What you are asked to do >> Among the lines below, list those containing the string "exact".

Saved entries >>
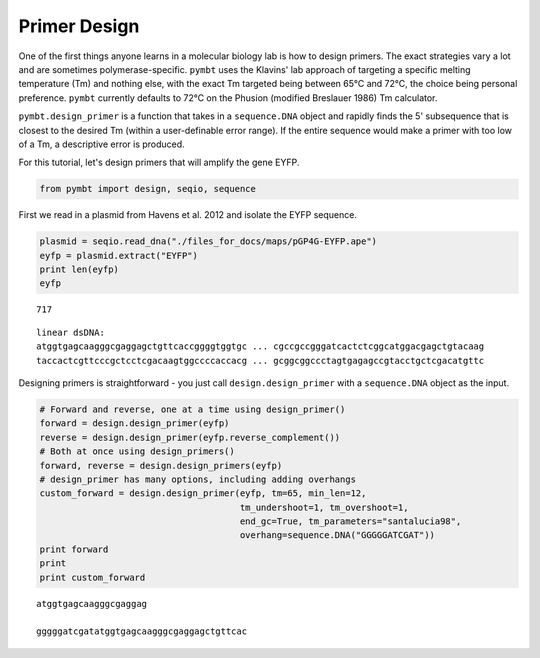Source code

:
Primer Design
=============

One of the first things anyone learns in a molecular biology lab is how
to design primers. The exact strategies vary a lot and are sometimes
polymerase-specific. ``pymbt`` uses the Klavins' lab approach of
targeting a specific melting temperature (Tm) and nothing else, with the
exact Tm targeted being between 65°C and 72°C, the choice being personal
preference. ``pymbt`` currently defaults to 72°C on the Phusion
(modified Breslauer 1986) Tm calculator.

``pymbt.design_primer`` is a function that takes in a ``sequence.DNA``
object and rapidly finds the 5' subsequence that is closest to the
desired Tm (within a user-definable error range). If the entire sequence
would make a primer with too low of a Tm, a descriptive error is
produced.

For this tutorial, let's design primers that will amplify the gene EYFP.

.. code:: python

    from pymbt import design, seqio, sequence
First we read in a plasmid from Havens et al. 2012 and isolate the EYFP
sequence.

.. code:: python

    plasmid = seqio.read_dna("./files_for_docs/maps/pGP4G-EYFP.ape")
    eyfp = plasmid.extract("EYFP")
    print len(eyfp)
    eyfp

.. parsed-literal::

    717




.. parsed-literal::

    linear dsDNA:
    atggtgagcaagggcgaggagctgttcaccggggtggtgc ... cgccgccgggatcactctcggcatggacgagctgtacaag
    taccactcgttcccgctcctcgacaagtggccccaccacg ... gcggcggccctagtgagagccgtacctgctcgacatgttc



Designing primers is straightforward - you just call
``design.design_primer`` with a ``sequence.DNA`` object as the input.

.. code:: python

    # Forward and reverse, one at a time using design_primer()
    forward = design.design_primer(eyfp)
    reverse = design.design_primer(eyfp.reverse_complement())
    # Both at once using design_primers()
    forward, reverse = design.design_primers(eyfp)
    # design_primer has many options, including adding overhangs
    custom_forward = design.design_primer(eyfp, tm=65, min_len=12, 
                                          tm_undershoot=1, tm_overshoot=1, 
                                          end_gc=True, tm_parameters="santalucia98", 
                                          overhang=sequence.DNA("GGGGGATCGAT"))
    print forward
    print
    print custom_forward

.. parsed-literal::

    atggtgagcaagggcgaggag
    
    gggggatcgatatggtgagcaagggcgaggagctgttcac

==

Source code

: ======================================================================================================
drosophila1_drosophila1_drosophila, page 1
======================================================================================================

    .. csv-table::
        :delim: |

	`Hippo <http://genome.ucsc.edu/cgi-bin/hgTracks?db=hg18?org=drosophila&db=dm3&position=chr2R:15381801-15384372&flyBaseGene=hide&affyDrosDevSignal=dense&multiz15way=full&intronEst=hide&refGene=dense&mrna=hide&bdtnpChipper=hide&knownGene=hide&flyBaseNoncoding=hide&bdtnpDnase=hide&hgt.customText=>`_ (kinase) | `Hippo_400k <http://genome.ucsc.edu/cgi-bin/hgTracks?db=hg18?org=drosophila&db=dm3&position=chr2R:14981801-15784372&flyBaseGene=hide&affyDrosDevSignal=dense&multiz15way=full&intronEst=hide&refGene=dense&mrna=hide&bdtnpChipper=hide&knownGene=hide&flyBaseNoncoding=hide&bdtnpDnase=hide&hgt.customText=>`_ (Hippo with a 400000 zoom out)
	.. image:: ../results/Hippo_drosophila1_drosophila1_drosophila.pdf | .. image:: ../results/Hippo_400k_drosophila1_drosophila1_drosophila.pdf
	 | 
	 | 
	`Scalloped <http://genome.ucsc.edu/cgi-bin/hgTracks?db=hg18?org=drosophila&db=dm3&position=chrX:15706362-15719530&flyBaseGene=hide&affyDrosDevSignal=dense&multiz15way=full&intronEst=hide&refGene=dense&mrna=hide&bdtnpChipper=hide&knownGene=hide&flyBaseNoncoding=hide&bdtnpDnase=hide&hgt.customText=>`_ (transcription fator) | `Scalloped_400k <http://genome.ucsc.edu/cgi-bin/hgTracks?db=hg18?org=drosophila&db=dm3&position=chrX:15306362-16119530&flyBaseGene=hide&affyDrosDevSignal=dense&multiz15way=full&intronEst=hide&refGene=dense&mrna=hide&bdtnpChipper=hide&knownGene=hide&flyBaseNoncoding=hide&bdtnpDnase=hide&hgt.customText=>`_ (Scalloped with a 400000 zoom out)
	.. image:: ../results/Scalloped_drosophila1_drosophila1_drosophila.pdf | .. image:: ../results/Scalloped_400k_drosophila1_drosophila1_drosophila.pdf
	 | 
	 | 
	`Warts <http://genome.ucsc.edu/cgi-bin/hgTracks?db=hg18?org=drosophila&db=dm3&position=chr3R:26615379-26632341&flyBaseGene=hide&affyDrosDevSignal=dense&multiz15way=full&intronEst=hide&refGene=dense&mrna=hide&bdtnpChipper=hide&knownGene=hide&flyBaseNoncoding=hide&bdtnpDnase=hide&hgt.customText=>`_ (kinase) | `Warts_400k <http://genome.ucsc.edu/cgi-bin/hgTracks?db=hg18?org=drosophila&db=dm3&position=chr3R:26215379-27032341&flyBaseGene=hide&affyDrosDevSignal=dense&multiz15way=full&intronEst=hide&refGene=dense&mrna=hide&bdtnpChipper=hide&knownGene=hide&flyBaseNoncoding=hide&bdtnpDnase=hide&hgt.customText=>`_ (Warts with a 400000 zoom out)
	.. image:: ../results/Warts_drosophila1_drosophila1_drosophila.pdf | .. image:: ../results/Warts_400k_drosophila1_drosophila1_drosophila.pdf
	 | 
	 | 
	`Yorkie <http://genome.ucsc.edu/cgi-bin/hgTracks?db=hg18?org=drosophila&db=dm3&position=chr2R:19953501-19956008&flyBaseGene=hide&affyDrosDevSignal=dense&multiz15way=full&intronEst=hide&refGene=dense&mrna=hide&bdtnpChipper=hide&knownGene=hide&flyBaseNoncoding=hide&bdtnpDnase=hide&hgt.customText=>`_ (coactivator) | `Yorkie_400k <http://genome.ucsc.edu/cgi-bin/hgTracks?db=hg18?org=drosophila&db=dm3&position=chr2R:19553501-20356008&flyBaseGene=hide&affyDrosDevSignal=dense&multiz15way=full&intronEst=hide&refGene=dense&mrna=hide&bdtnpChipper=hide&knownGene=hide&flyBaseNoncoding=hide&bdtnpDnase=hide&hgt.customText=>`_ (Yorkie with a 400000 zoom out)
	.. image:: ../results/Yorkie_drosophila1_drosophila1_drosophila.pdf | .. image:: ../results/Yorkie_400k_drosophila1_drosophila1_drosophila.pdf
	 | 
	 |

Response for this exercise >>
to design primers. The exact strategies vary a lot and are sometimes
exact Tm targeted being between 65°C and 72°C, the choice being personal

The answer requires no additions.